Monday, August 19, 2019

Blinded by the Light

Watching Blinded by the Light, I couldn't help but remember those old musicals when, all of a sudden, someone would start signing, and everyone else would join in the singing, sometimes dancing, sometimes accompanied by a full orchestra that magically emerged on the movie set.  Minus the orchestra, Blinded by the Light does something similar as its 16-year old lead character Javid (Viveil Kalra) - a member of a Pakistani immigrant family in the dead-end English city of Luton, at an emotionally and economically fraught moment in his family's and Margaret Thatcher's Britain's intersecting stories -discovers Bruce Springsteen's music and is excited and inspired by its power to move beyond melancholy to reimagine his life.
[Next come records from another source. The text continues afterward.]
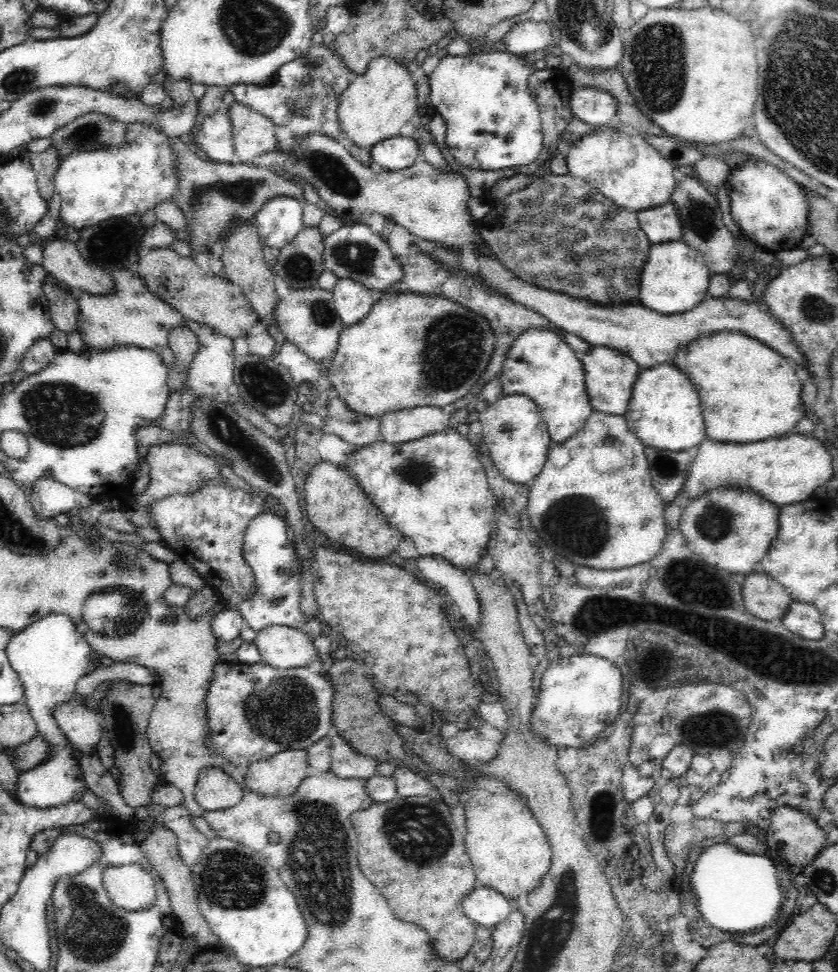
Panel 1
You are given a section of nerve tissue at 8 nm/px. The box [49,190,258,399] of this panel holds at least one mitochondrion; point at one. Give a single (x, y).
(119, 228)

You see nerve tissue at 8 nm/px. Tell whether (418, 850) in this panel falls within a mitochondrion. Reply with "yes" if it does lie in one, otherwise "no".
yes

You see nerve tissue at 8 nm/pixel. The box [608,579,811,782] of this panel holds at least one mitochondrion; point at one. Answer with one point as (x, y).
(720, 729)

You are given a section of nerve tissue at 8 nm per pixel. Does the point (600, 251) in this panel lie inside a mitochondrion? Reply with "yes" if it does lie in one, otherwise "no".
yes

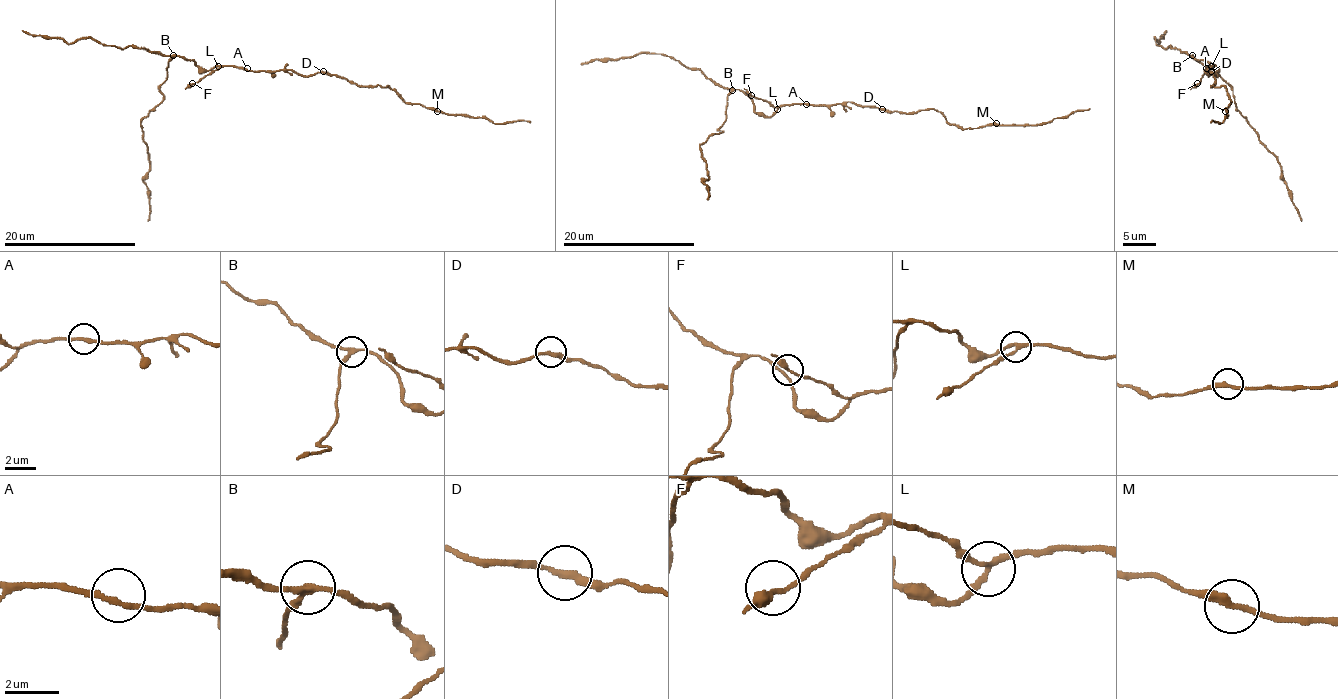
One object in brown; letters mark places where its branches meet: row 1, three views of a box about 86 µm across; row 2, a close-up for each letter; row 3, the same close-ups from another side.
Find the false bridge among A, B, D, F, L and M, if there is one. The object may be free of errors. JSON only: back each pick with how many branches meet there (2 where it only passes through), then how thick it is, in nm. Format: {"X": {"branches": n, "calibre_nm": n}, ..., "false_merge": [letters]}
{"B": {"branches": 3, "calibre_nm": 200}, "false_merge": ["B"]}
The power of music to express otherwise inexpressible longings and to inspire change is the transformational agent in Javid's coming of age struggle against the rigid traditionalism of his father, while growing up in a society itself in flux and not sure of where it is going or the kind of country it wants to be. The film touches all the traditional bases of stereotypical coming-of-age narratives (including the feel-good family reconciliation at the end), all set in t e context of the Thatcherite assault on the British working class and social responses to it from both the left (represented by Javid's love interest, Eliza, a politically active daughter of true-Blue "no society" Tory parents) and the right (represented more ominously by the racist, sometimes violent, nativist movements that thrive amid such social distress).

Everyone who hated high school (presumably most people) will find something to identify with in this film, as will anyone who struggled to grow out of the confines of limited family expectations and limited economic and social resources. 

Based on a true story about actual Springsteen fandom, this film highlights the particular power of music to speak simultaneously to our frustrations and aspirations. In real life, of course, different people find different vehicles for escape, inspiration, and motivation, music being perhaps only one of several such possibilities. It is likely always the case, however, that love and friendship will play a prominent part. For all the social stresses of the immigrant experience, economic collapse, cultural breakdown, and nativist hostility, the film highlights the necessity and power of community, of a networks of family, friends, neighbors, teachers, all of whom live out one fo the film's favorite Springsteenisms: "Nobody wins unless everybody wins."